The backtracking approach can be grossly inefficient and may have exponential run-time. A more efficient robot should be able to clone itself and merge together several clones when it is necessary. Whenever the robot has a choice where to move, it clones itself and moves to all possible target floors. However, if several clones meet at the same floor, they merge together. In other words, we have a “Schrodinger” robot that is present on several floors at the same time! Surprisingly enough, this interpretation is often challenged by people, who believe that it does not truly represent the phenomenon of the non-deterministic robot/automaton. Yet, it does and, in fact, this representation is very appealing from the computational perspective. To implement this approach, one should keep a set of floors, where the robot is present. This set of floors corresponds to active states of the non-deterministic automaton. On receiving the next command/symbol, we go over these floors and compute a set of legitimate target floors (where the robot can move to). Then, we simply merge these sets and obtain a new set of active floors (occupied by our Schrodinger robot).
This method was obvious to Ken Thompson in 1960s, but not obvious to the implementers of the backtracking approach in Perl and other languages.
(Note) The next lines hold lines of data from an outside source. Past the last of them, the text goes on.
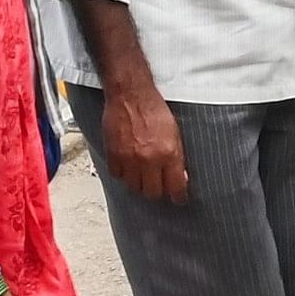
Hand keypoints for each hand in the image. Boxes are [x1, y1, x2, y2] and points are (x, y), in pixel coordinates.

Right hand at [101, 77, 190, 202]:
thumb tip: (181, 177)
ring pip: (134, 187)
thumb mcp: (175, 133)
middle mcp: (149, 160)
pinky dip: (123, 175)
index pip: (175, 187)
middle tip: (160, 187)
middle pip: (153, 192)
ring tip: (144, 177)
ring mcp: (129, 159)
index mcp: (168, 153)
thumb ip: (177, 157)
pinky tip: (128, 167)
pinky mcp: (113, 155)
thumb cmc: (154, 109)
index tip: (179, 199)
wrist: (131, 95)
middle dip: (158, 192)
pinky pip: (118, 176)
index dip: (178, 197)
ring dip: (140, 185)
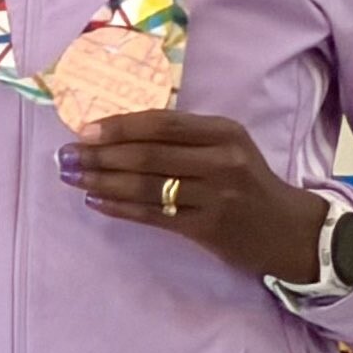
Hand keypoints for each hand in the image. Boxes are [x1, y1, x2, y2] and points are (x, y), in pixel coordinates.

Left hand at [59, 109, 326, 283]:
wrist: (288, 229)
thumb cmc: (248, 181)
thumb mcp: (228, 147)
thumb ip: (184, 137)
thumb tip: (118, 131)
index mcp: (224, 133)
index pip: (162, 123)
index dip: (119, 126)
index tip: (84, 130)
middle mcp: (221, 162)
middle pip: (148, 155)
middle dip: (99, 155)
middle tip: (65, 156)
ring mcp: (215, 197)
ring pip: (146, 186)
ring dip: (101, 182)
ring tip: (72, 177)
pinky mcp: (207, 229)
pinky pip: (152, 216)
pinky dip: (119, 208)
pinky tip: (95, 201)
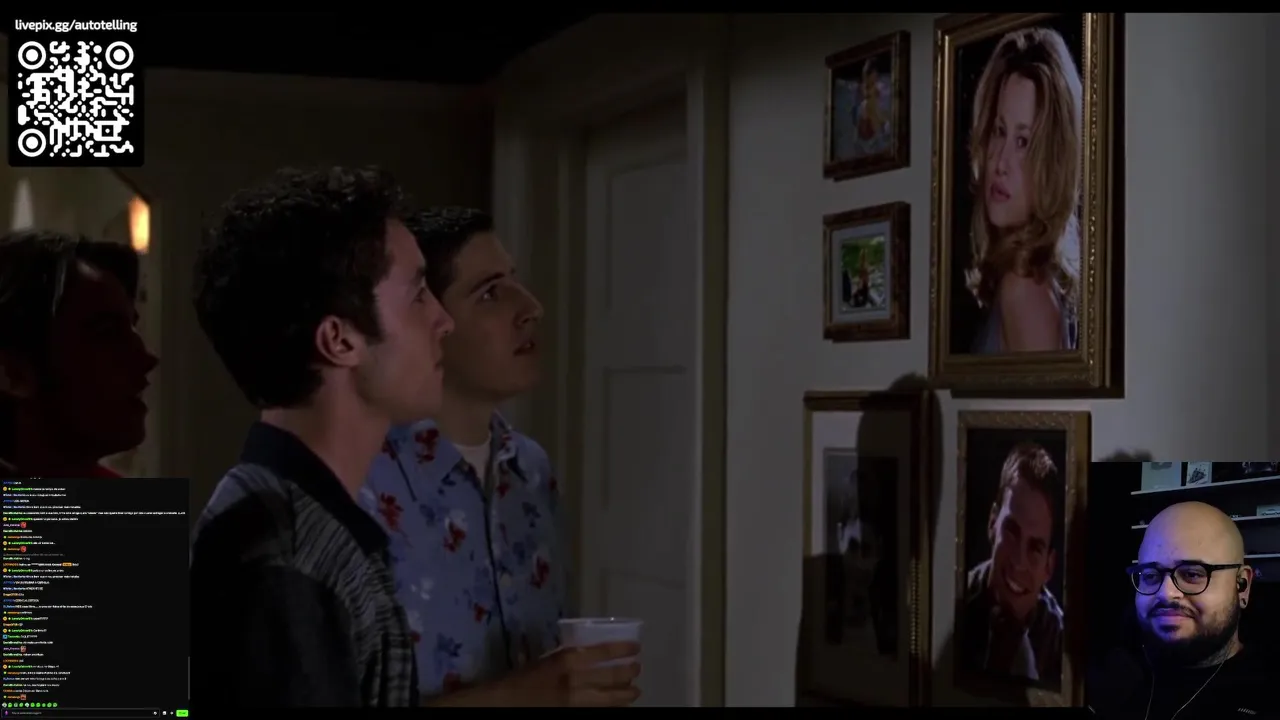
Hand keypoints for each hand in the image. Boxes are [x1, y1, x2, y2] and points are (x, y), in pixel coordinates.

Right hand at [502, 641, 640, 706]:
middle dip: (627, 672)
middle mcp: (574, 680)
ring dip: (624, 694)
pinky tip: (618, 706)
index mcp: (566, 660)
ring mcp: (574, 701)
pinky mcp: (573, 713)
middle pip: (610, 676)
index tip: (636, 648)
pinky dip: (610, 708)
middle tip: (637, 669)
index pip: (602, 652)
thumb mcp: (547, 659)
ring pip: (608, 698)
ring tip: (635, 691)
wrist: (506, 702)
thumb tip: (588, 653)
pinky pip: (597, 711)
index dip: (622, 649)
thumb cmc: (523, 678)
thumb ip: (567, 657)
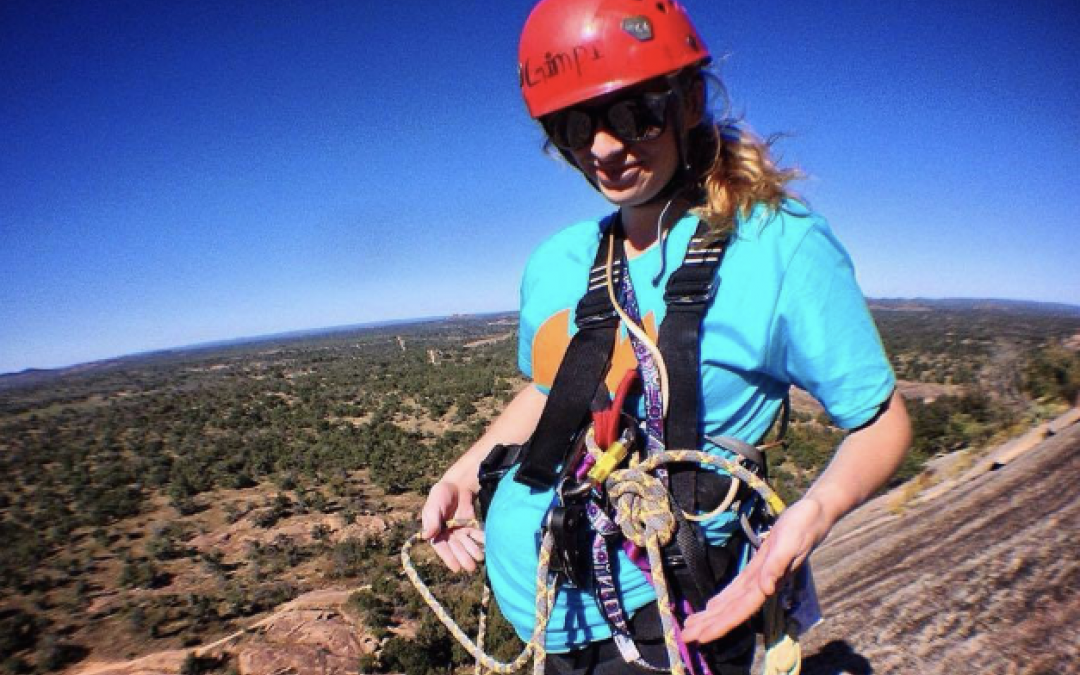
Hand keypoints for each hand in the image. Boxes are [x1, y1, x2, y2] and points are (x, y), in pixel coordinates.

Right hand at [420, 480, 485, 572]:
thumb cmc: (440, 495)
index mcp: (436, 532)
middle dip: (463, 558)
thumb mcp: (433, 506)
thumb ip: (431, 520)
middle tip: (471, 567)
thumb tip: (426, 536)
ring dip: (473, 551)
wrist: (456, 485)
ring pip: (467, 544)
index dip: (449, 558)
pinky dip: (481, 539)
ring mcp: (460, 530)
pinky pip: (476, 534)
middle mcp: (448, 534)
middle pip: (456, 548)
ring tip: (479, 558)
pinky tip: (486, 544)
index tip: (456, 568)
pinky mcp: (471, 525)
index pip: (442, 547)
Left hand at [681, 497, 826, 643]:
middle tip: (686, 637)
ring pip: (732, 602)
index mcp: (766, 583)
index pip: (740, 610)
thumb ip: (777, 568)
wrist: (812, 516)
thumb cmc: (801, 528)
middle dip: (709, 625)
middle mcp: (761, 585)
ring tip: (692, 626)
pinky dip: (723, 600)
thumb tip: (766, 590)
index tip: (701, 637)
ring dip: (712, 616)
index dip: (720, 625)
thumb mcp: (789, 545)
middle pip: (731, 610)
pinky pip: (736, 589)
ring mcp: (759, 578)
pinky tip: (712, 607)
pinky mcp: (757, 568)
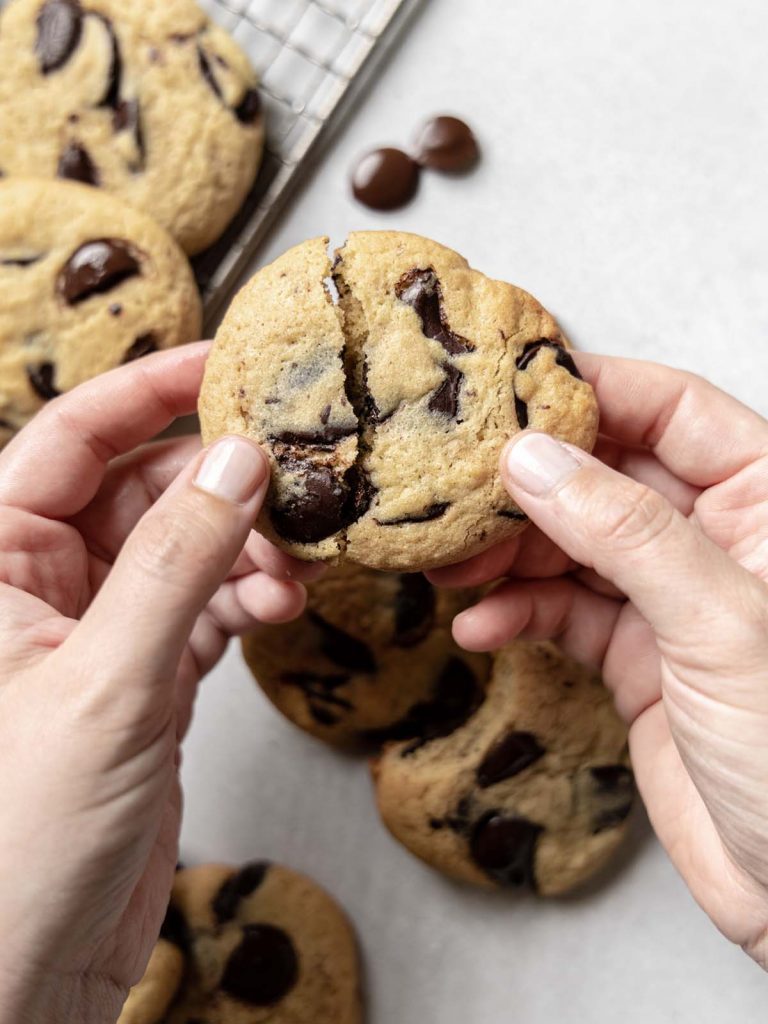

I reiterate that classic regular expressions are always equivalent to automata and vice versa. However, there are certain extensions that are not. In particular, regular expressions with backreferences cannot be generally represented by automata. Oftentimes, if a regular expression contains backreferences, the potentially inefficient backtracking approach is the only way to go. However, in most cases regular expressions do not have backreferences, and can be efficiently processed by a simulation of the non-deterministic finite state automaton. The whole process can be made even more efficient through partial or complete determinization.
Edited by Anna Belova
Comments
Perhaps you would be interested to look at redgrep, a new regular expression engine from Google: http://mirror.linux.org.au/linux.conf.au/2013/mp4/redgrep_from_regular_expression_derivatives_to_LLVM.mp4
redgrep at Google Code:
http://code.google.com/p/redgrep/
Thanks! Stashed the link. How does it compare to RE2?
It depends on regular expression. In some cases redgrep is faster, while RE2 beats it in others.
If I understand correctly, redgrep is 100% DFA. Similar to Yandex's PIRE. So, it is not surprising that they beat RE2, which is only partial, on-the-fly, DFA. RE2 should be able to work with less memory.
re2 is not 100% DFA, because (they claim) 100% DFA is not always faster, due to cache misses.
Hi Elazar, thank you for stopping by. Yes, I believe it's a lazy DFA, which is constructed on the fly. I guess that a true DFA can beat it in many cases, but RE2 would use less memory. It would still be useful, if there is not enough memory to construct the complete DFA.